Loop unrolling, also known as loop unwinding, is a loop transformation technique that attempts to optimize a program's execution speed at the expense of its size, which is an approach known as space–time tradeoff. The transformation can be undertaken manually by the programmer or by an optimizing compiler. On modern processors, loop unrolling is often counterproductive, as the increased code size can cause more cache misses; cf. Duff's device.
The goal of loop unwinding is to increase a program's speed by reducing or eliminating instructions that control the loop, such as pointer arithmetic and "end of loop" tests on each iteration; reducing branch penalties; as well as hiding latencies, including the delay in reading data from memory. To eliminate this computational overhead, loops can be re-written as a repeated sequence of similar independent statements.

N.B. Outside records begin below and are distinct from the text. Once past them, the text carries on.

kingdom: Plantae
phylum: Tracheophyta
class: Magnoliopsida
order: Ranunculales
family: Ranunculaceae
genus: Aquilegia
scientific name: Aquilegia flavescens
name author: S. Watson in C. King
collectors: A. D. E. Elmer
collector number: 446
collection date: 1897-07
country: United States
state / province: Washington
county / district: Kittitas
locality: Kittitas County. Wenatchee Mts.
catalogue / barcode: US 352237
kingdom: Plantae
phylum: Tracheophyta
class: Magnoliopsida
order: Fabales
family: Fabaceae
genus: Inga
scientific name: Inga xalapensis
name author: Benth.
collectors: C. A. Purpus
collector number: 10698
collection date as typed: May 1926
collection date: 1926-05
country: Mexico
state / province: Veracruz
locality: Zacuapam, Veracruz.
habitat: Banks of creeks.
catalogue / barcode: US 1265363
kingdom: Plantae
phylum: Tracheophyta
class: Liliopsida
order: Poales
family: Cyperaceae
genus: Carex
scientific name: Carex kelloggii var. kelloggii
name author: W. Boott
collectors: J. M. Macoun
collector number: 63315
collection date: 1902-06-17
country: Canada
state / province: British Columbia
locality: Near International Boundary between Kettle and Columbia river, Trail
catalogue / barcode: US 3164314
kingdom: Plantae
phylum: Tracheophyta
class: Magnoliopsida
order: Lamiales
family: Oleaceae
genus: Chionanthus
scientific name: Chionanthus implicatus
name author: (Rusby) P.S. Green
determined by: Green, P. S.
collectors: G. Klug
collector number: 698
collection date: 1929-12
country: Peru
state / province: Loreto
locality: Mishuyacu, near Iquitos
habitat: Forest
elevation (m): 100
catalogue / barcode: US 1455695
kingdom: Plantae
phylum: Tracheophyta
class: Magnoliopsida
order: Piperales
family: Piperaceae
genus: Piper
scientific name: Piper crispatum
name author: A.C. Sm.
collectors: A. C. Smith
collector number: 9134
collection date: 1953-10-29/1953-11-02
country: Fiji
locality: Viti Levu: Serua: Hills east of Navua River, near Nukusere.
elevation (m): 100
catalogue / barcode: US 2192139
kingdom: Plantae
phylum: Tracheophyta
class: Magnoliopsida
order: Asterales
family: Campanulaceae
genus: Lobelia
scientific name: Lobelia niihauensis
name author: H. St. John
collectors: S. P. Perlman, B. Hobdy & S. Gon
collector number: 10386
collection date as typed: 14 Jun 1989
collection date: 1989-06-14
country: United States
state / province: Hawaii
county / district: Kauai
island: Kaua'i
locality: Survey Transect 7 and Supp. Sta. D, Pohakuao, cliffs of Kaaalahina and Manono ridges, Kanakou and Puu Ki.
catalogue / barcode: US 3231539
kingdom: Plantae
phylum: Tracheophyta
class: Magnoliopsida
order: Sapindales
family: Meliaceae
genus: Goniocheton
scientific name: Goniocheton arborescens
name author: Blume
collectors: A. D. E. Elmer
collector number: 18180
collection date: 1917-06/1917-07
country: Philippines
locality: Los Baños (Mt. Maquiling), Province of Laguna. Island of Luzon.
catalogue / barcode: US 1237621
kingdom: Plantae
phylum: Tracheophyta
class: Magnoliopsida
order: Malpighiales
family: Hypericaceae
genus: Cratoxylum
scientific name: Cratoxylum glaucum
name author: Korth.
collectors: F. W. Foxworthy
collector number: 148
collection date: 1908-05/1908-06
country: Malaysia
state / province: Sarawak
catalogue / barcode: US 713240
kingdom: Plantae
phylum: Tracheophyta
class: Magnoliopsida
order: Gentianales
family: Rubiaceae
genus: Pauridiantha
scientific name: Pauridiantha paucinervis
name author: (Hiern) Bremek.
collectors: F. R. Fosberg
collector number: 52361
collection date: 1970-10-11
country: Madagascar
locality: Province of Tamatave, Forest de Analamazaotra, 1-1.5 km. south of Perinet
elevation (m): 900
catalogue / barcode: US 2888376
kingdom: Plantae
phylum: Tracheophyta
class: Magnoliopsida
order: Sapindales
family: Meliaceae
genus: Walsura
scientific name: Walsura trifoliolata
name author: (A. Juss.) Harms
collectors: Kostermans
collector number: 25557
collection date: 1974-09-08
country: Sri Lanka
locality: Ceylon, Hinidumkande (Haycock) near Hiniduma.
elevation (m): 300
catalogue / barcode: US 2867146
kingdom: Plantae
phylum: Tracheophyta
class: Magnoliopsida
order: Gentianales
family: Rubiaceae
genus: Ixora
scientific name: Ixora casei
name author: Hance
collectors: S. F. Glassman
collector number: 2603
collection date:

Loop unrolling is also part of certain formal verification techniques, in particular bounded model checking.
The overhead in "tight" loops often consists of instructions to increment a pointer or index to the next element in an array (pointer arithmetic), as well as "end of loop" tests. If an optimizing compiler or assembler is able to pre-calculate offsets to each individually referenced array variable, these can be built into the machine code instructions directly, therefore requiring no additional arithmetic operations at run time.
Significant gains can be realized if the reduction in executed instructions compensates for any performance reduction caused by any increase in the size of the program.
Branch penalty is minimized.
If the statements in the loop are independent of each other (i.e. where statements that occur earlier in the loop do not affect statements that follow them), the statements can potentially be executed in parallel.
Can be implemented dynamically if the number of array elements is unknown at compile time (as in Duff's device).
Optimizing compilers will sometimes perform the unrolling automatically, or upon request.